> **Directive A**: According to the column on "fringe" Christians, what are the three qualities that something described as "fringe" is not?
> **Directive B**: In the column on "fringe" Christians, when will the perfect church exist?
> **Directive C**: Continue the column on "fringe" Christians from the point where it stops.
--- BEGIN Text extract ---
"Fringe" Christians
By Glenn Kaiser
I recently received a letter from a young man who identified himself as being culturally on the fringe. He had lots of questions about dealing with criticisms from others in the church. Because the issues raised will strike a familiar chord in many of our readers, I would like to respond to this letter in my column.
"Fringe"

The term "fringe" typically means "not of the most common, traditional, or mainstream variety" in present-day usage. While some Christians dislike the term or think of it in a derogatory way, I don't share such a view. "Different" doesn't automatically equal "evil," or even "suspect." Of course, some Christians clearly think otherwise. "He who is forgiven much (He who is on the fringe?), loves much" comes to mind. I think we all must really learn that one. And what if culturally speaking, we are part of a fringe church? Frankly, what does that have to do with anything eternally important?!

Fellowship

The perfect church does not and will not exist until the Lord "rolls up the world like a scroll" and the world as we know it ends. Meanwhile, the Word is plain about "the flesh" or "old nature"--the attitudes and characteristics of self that exist in all of us. We are the church--assemblies of imperfect, oftentimes self-centered and tunnel-visioned believers that include us all.
--- END Text extract ---
--- BEGIN Stored records ---
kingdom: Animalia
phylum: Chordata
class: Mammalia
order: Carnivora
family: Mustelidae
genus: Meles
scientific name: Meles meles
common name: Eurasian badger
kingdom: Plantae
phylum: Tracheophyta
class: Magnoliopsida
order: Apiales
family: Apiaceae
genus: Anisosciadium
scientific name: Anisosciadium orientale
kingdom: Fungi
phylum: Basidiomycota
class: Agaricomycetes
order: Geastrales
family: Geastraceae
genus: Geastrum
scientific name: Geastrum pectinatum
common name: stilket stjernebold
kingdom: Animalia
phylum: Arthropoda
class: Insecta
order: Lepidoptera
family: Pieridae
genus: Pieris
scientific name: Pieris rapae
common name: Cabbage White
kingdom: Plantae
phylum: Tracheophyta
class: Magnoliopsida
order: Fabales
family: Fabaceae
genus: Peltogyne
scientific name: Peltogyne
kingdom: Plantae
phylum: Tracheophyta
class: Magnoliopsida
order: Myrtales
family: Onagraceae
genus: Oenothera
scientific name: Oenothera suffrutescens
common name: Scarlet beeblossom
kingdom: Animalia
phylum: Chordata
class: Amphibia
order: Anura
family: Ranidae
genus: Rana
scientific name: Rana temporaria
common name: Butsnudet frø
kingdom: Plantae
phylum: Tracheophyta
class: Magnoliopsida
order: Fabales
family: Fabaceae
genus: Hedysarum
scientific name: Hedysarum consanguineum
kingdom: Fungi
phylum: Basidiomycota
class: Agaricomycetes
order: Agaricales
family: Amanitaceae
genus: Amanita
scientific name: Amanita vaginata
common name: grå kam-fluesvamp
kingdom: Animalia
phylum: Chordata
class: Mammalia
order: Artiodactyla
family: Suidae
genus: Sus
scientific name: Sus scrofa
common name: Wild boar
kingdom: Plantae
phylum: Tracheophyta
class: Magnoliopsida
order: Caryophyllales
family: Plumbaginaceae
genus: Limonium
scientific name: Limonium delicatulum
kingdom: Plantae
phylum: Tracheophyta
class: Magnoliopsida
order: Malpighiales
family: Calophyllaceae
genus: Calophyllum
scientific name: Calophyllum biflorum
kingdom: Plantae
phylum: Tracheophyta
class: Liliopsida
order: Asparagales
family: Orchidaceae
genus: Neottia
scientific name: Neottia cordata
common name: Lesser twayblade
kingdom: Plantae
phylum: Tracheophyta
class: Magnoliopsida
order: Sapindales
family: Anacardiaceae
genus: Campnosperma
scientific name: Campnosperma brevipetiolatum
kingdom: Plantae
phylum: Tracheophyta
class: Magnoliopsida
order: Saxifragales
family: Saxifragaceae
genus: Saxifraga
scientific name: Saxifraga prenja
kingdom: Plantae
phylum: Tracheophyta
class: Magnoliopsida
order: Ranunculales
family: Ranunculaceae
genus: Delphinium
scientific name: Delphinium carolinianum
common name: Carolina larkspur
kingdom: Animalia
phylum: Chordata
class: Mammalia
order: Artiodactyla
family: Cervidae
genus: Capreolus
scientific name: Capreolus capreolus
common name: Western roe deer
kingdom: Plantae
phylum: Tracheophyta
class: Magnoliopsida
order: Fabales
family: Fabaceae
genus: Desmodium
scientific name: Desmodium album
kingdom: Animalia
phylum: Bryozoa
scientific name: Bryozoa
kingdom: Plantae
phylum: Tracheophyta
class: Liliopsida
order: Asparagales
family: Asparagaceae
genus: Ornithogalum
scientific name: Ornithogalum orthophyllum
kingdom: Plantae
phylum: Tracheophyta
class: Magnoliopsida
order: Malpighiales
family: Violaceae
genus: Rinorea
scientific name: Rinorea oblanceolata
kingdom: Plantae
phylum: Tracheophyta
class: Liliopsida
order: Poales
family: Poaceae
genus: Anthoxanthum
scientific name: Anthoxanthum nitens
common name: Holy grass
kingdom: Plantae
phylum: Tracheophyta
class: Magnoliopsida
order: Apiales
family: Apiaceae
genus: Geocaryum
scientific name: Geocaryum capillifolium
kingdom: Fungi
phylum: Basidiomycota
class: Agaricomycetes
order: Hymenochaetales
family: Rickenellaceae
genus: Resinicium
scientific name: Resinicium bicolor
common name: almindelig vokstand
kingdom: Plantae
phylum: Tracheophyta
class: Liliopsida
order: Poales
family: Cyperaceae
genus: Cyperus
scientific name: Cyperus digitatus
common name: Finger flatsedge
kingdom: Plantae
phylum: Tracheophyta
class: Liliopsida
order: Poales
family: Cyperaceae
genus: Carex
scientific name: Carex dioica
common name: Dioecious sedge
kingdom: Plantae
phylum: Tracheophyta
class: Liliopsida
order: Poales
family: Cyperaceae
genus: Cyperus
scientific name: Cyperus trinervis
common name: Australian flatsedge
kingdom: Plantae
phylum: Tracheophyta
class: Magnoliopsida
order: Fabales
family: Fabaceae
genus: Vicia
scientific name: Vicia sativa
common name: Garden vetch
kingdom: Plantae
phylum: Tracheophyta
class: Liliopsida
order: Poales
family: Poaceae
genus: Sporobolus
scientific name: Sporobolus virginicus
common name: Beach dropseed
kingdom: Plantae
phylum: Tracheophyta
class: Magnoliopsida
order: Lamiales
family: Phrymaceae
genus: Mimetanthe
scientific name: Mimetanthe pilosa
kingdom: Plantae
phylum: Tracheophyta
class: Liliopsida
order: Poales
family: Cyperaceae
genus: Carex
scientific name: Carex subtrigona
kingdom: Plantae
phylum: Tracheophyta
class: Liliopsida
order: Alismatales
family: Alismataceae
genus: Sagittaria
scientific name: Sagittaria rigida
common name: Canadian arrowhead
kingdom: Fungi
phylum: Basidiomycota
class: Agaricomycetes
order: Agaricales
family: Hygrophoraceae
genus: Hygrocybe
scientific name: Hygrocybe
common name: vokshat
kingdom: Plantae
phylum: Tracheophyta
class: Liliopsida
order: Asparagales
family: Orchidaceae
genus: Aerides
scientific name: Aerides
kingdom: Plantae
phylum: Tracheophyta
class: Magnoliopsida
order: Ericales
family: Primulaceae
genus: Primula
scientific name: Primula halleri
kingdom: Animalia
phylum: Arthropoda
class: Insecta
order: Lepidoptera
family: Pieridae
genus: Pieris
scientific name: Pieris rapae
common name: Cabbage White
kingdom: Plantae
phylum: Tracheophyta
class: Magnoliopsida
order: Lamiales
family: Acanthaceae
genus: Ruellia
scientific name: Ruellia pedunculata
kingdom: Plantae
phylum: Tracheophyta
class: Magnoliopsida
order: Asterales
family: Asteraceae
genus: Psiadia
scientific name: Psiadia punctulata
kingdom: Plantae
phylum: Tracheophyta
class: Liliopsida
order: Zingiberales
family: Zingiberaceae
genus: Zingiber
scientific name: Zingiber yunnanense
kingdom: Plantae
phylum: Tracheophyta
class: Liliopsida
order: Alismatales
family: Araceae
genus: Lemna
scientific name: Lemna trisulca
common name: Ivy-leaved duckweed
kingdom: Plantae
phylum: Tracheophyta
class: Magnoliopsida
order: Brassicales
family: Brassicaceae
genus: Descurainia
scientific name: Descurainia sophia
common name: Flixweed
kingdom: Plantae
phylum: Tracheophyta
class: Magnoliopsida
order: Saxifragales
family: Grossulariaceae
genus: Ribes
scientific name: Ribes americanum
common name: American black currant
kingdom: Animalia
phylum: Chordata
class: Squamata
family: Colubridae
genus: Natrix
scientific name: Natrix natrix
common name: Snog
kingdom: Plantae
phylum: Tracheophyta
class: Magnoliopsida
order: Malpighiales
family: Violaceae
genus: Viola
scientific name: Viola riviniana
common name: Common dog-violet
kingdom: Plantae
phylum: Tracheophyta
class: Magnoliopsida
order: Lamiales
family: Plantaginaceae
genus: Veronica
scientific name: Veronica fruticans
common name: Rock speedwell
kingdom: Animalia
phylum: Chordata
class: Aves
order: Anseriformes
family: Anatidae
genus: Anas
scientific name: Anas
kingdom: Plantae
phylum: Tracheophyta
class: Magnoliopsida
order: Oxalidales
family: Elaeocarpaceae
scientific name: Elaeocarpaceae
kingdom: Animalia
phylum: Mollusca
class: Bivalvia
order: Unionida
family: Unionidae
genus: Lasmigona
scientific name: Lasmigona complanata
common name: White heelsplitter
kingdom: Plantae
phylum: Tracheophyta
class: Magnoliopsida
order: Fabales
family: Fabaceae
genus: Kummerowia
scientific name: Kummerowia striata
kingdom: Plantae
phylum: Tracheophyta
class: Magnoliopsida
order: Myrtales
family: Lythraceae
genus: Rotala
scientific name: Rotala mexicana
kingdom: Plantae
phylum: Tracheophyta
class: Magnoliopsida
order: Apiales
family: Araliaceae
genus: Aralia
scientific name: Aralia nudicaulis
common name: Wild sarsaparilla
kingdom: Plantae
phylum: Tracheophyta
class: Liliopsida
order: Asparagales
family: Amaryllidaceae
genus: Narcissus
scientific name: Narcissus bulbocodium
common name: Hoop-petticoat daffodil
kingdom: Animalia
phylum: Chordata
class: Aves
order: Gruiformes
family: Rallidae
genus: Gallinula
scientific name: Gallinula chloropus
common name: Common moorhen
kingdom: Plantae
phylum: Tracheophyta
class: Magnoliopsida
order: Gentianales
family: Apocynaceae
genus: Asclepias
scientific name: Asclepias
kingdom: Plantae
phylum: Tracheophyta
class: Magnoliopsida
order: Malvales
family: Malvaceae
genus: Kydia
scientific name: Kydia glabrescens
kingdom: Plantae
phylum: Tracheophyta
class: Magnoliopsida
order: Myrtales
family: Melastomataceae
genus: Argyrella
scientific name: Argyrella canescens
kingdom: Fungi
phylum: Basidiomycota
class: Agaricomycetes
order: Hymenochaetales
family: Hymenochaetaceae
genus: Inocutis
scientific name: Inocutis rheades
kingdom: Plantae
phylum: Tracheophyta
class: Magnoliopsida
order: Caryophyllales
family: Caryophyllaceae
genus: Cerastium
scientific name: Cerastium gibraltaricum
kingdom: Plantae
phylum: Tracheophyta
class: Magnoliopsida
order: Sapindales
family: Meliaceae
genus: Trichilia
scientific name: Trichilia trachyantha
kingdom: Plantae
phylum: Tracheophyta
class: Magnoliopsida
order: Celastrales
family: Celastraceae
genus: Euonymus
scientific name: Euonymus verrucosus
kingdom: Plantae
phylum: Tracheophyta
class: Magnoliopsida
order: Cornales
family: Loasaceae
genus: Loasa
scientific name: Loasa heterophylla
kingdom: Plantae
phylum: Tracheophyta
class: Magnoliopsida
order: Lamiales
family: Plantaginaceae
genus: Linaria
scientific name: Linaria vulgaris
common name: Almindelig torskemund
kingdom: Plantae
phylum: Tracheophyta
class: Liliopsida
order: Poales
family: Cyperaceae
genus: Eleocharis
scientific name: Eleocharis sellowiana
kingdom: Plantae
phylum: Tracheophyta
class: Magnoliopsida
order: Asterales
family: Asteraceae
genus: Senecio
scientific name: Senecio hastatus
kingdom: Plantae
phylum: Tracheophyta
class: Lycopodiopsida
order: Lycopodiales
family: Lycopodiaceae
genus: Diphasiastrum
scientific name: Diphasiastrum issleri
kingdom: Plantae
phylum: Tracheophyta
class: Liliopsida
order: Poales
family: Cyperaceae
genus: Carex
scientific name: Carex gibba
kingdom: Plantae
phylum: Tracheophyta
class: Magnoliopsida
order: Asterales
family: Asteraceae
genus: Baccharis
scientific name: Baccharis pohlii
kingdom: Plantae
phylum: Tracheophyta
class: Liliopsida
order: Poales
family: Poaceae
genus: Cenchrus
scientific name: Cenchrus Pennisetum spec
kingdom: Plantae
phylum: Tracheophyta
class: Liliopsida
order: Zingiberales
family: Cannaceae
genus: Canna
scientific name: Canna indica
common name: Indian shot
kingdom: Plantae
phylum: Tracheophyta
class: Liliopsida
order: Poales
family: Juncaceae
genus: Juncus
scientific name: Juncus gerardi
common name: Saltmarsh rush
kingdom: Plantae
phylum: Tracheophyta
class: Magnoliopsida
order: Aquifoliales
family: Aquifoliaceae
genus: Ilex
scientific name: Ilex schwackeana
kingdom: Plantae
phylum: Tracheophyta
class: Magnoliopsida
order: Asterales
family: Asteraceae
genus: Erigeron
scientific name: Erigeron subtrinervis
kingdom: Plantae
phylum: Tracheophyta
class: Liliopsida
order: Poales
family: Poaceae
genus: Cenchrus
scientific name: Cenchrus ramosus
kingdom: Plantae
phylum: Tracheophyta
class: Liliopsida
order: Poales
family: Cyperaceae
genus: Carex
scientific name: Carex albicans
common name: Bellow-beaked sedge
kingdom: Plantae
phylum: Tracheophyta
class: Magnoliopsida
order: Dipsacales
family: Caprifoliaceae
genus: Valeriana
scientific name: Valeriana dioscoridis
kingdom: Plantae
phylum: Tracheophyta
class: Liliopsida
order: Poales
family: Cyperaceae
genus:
--- END Stored records ---
> **Written reply A**:
- Most common
- Traditional
- Mainstream

> **Written reply B**: Not until the Lord "rolls up the world like a scroll" and the world as we know it ends.

> **Written reply C**:
In an uncomfortable church situation one option is to stop attending church services. There are (and have always been) people who take that route. I can find no biblical support for doing so and much in the Bible that speaks against it. The very word "church" means "assembly," which one person alone cannot have. Hebrews 10:25 speaks of "not giving up the habit of meeting together" as some have. Not all are gifted as pastors, teachers, etc., so to attempt a balanced Christian life without close relationships in a local church seems quite impossible.

Doctrine

I think perhaps doctrinal differences (which are also normal between imperfect believers) may often enter into feelings of rejection. For example, people on the fringe may feel some of their bad experiences with churches have had to do with their fellowship mistaking a cultural tradition of dress, etc., for doctrine. It's true that a local churche may key in on "correct appearances" more than it ought. If this be the case, and it is also the most Christ-centered and solidly Bible-teaching fellowship in the area, I suggest we dress and act as appropriately as we can and be an example of true biblical holiness in our attitude toward the fellowship's immaturity.

I know that's a hard word, but it is sound! What are the alternatives? We all know that doctrine is certainly more important than culture. Yet with a cloud of witnesses, I and countless others have experienced plenty of cultural "dropkicks." Very early in my Christian walk I learned to expect this because of my own cultural preferences.

We know it isn't a biblical sin to relate stylistically with current culture unless it contradicts God's Word, morals, and such. But we cannot expect others to agree with this stance in every congregation. In fact, it is still a bit unusual for someone of an "alien" culture to walk into a Sunday service in the average church in America and not get second looks from the congregation. In rural areas or small towns this is even more the case. I guess what I'm saying here is that if we're going to look and sound different to the bulk of the congregation, what ought we to expect as a result? It's just logical that some will challenge us on our stance. How we react is probably the larger issue.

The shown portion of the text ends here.